Data from some states, including South Dakota and Montana, show that Native Americans are less likely than white children to receive vaccinations on time.
The national measles vaccination rate is significantly lower for Native Americans who primarily use the rural Indian Health Service. According to data collected by the agency during recent patient visits to 156 clinics, approximately 76% of children aged 16 to 27 months had received their first shot. That is a 10-percentage-point decrease from ten years ago.
However, IHS data show that its patients are at least as likely as other children to have received both recommended measles vaccinations by the age of 17. O’Connell said it’s unclear whether currently unvaccinated patients will continue to get their shots or remain unvaccinated.
Older children are likely to have a higher immunization rate because schools require students to be vaccinated unless they have an exemption, Brown said. He emphasized the importance of parents getting their children vaccinated at an early age, when they are more likely to be hospitalized or die from the disease.
Native Americans’ vaccination rates may be lower due to barriers to accessing shots and other health care, according to O’Connell. Those living on rural reservations may be more than an hour away from a clinic. Alternatively, they may lack reliable transportation, as Palmier did.

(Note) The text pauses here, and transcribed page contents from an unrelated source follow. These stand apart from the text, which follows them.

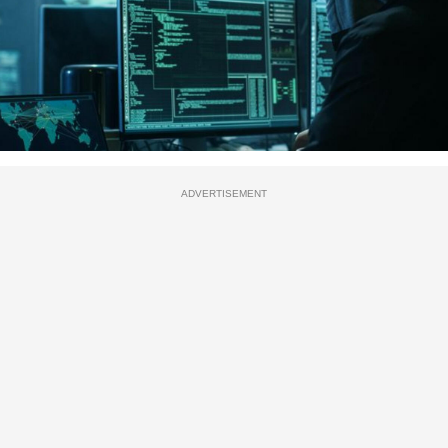
ADVERTISEMENT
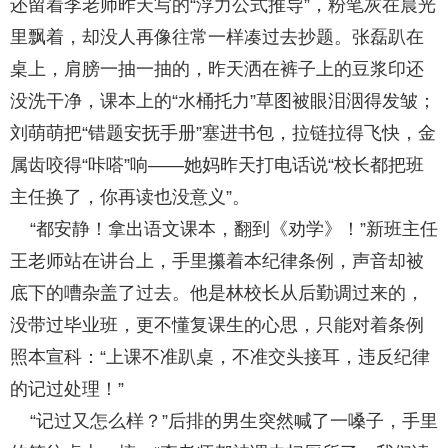
还留着李老师昨天写的“浮力公式推导”，粉笔灰在晨光
里飘着，却没人再像往常一样凑过去抄题。张磊趴在
桌上，肩膀一抽一抽的，昨天洒在裤子上的豆浆印还
没洗干净，课本上的“水桶托力”草图被眼泪洇得发皱；
刘萌萌把“错题安抚手册”塞进书包，拉链拉得飞快，金
属齿咬得“咔嗒”响——她妈昨天打电话说“校长都把班
主任换了，你再读也没意义”。
“都安静！拿出语文课本，翻到《劝学》！”新班主任
王老师站在讲台上，手里攥着本纪律条例，声音却被
底下的嘈杂盖了过去。他是林校长从后勤调过来的，
没带过毕业班，更不懂复课生的心思，只能对着条例
照本宣科：“上课不准趴桌，不准交头接耳，违反纪律
的记过处理！”
“记过又怎么样？”后排的男生突然喊了一嗓子，手里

O’Connell also mentioned that some Native Americans distrust the Indian Health Service, which is chronically underfunded and understaffed. Patients may delay or avoid care if the agency runs the only nearby health care facility.
According to O’Connell and Brown, vaccine skepticism and mistrust of the entire health-care system are increasing in Native American communities, as they have across the country.

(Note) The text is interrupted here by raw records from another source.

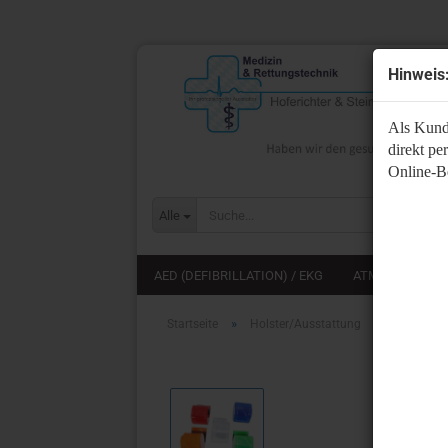
Hinweis
Als Kund
direkt pe
Online-Be
Alle
AED (DEFIBRILLATION) / EKG
ATMUNG
A
»
»
Startseite
Holster/Ausstattung
Holster/T
Au
Au
Au
Au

“Prior to social media, I believe our population was relatively trusting of childhood vaccination. And infectious disease has long had a negative impact on American Indians,” he said.
When European colonizers arrived in the late 1400s, they brought with them new diseases, such as measles, which killed tens of millions of Indigenous people in North and South America by the early 1600s. Native Americans have also experienced high mortality rates in modern pandemics, such as the 1918-20 Spanish flu and covid-19.
When measles cases began to appear near the Great Plains Tribal Leaders’ Health Board’s headquarters in South Dakota earlier this year, the board acted quickly. Nebraska health officials announced in late May that a child contracted measles in a rural area near the Pine Ridge Indian Reservation. Then, four Rapid City residents became ill later that month and into mid-June.
“Our phones really rang off the hook” when that news came out, said Darren Crowe, vice president of the board’s Oyate Health Center in Rapid City. He stated that parents wanted to know if their children were up to date on measles vaccines.
Crowe stated that the health board ordered extra masks, formed a measles command team that meets daily, and contacted parents when its online database indicated that their children needed a vaccination.
Brown praised the approach.
“It takes a concerted outreach effort that goes individual to individual,” he said, noting that his organization has assisted the Mississippi Band of Choctaw Indians and the Alabama-Coushatta Tribe of Texas in similar efforts.
Brown stated that reaching out to specific families can be difficult in some low-income Native American communities, where many people’s phone numbers change frequently due to the use of temporary prepaid plans.
Brown advised health workers to listen to parents and ask questions before discussing the importance of the measles, mumps, and rubella vaccine.
“Rather than trying to preach to somebody and beat them over the head with data or whatever to convince them that this is what they need to do, you start out by finding out where they are,” according to him. So, tell me about your vaccination experience. Tell me everything you know about vaccinations.
Brown said that when people are given helpful information in a nonjudgmental manner, they are more likely to agree to immunize their children.